NP. At first we started looking at Jobs as an alternative to Deployments when using Systemd since Jobs do not allow setting the restartPolicy to always. But, then we agreed (or at least I argued) that doing so is more an abuse of a feature than an actual solution and moreover, it will require users to keep two YAML files - Deployment and Job - which defies the purpose. As a result, we did not push forward the support for Jobs as part of Quadlet. Having said that, I think supporting Jobs will be a great addition to kube play. AFAIK there are two main differences. First, as I wrote before, restartPolicy cannot be set to always. Second, Jobs receive restart and success counts. Now, in order to support the second part, I think we will need to resolve the issue of failure propagation from the service container.

vrothberg commented 1 year ago

Thanks, @ygalblum !

Now, in order to support the second part, I think we will need to resolve the issue of failure propagation from the service container.

I think it can work without. If a container ran out of retries, it may just kill the service container which in turn would stop all containers/pods.

danishprakash commented 1 year ago

At first we started looking at Jobs as an alternative to Deployments when using Systemd since Jobs do not allow setting the restartPolicy to always. But, then we agreed (or at least I argued) that doing so is more an abuse of a feature than an actual solution and moreover, it will require users to keep two YAML files - Deployment and Job

I'm a little out of the loop here but why were Jobs considered as an alternative to Deployments in the first place? Also, I guess handling retry in Jobs should be trivial here.

Second, Jobs receive restart and success counts.

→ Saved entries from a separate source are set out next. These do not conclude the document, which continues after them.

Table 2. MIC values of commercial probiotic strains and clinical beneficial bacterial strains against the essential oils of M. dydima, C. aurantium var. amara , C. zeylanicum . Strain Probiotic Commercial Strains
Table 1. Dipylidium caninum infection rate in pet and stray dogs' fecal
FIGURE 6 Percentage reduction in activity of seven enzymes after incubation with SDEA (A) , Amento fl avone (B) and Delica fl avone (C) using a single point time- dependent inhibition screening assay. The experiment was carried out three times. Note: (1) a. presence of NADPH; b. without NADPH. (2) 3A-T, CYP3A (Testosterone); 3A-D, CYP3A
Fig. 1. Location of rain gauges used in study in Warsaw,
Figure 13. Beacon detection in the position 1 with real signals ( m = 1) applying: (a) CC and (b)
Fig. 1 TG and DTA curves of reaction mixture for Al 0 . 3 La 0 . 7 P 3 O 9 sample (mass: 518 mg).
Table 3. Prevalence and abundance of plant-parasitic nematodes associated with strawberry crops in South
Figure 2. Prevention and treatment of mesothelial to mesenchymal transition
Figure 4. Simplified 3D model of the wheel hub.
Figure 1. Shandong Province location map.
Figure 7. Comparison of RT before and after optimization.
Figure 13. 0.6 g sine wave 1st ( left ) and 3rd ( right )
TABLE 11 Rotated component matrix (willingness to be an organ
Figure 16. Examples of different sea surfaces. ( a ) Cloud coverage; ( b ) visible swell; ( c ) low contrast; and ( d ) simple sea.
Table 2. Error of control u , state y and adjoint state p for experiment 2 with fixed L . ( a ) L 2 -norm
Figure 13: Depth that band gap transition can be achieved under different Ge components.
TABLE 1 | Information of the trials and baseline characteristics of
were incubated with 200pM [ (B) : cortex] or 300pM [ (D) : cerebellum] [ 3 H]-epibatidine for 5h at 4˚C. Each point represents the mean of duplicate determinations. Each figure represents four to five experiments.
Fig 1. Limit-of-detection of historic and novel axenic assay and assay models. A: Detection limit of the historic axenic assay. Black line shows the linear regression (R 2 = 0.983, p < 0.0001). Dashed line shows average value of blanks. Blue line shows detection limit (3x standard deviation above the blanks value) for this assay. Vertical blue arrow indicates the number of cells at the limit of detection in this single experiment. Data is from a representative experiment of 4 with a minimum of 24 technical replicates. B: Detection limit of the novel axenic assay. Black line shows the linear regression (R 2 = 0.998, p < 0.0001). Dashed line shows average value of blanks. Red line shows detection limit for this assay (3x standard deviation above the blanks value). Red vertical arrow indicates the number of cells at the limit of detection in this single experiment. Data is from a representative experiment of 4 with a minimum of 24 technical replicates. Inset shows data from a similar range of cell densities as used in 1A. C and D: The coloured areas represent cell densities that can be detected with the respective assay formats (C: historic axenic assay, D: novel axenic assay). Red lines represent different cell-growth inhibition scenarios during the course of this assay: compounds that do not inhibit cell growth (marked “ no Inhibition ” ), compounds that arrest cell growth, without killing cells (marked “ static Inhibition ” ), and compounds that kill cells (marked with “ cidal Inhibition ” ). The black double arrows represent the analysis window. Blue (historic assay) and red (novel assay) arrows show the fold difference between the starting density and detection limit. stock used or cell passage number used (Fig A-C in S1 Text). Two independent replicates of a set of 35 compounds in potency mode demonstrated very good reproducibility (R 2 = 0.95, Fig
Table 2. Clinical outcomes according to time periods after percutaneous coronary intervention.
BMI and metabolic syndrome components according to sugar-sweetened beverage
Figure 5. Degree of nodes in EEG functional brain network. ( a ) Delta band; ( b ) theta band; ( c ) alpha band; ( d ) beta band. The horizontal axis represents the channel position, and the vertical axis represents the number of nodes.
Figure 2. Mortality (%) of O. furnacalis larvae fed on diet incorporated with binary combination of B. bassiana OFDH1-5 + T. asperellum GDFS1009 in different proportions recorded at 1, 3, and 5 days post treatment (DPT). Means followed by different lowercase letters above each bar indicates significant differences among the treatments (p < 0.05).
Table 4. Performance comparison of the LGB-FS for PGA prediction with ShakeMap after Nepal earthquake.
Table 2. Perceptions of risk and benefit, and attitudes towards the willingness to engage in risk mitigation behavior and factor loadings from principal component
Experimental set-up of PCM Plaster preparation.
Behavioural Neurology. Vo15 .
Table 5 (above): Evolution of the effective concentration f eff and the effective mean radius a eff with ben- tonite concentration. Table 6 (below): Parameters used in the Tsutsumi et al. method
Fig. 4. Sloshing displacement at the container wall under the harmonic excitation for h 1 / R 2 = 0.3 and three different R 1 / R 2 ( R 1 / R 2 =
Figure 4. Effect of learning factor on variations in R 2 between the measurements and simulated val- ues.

This is so that we when the user does a status, they can see what all jobs failed and otherwise?

github-actions[bot] commented 1 year ago

A friendly reminder that this issue had no activity for 30 days.

ygalblum commented 1 year ago

I'm a little out of the loop here but why were Jobs considered as an alternative to Deployments in the first place? Also, I guess handling retry in Jobs should be trivial here.

The idea was that systemd handles restarts better than podman as it can do exponential backoff, restart count, etc. But, when using Deployments, whose default restartPolicy is always, podman handles the restart without letting systemd know about it. Jobs, on the other hand, force the user to change the restartPolicy to either onFailure or never. Our recommendation would have been to use never when using systemd to allow the latter to handle the restart.

This is so that we when the user does a status, they can see what all jobs failed and otherwise?

This is about supporting Jobs regardless to systemd. By definition, jobs have a restart count (for when the restartPolicy is set to onFailure). So, if the container failed the restartCount amount of times, the Job's status is failed.

danishprakash commented 1 year ago

Our recommendation would have been to use never when using systemd to allow the latter to handle the restart. ...podman handles the restart without letting systemd know about it.

I might not have the complete context but are we somehow delegating container lifecycle related tasks over to systemd? If yes, have we been using it so far with other K8s resources? Put another way, why/when would podman let systemd know about certain kube container lifecycles?

This is about supporting Jobs regardless to systemd. By definition, jobs have a restart count (for when the restartPolicy is set to onFailure). So, if the container failed the restartCount amount of times, the Job's status is failed.

Makes sense, it's in line with k8s. I think I can start looking into it.

vrothberg commented 1 year ago

I think we can close this issue. I forgot what the motivating issue was to explicitly list unsupported fields of K8s YAML.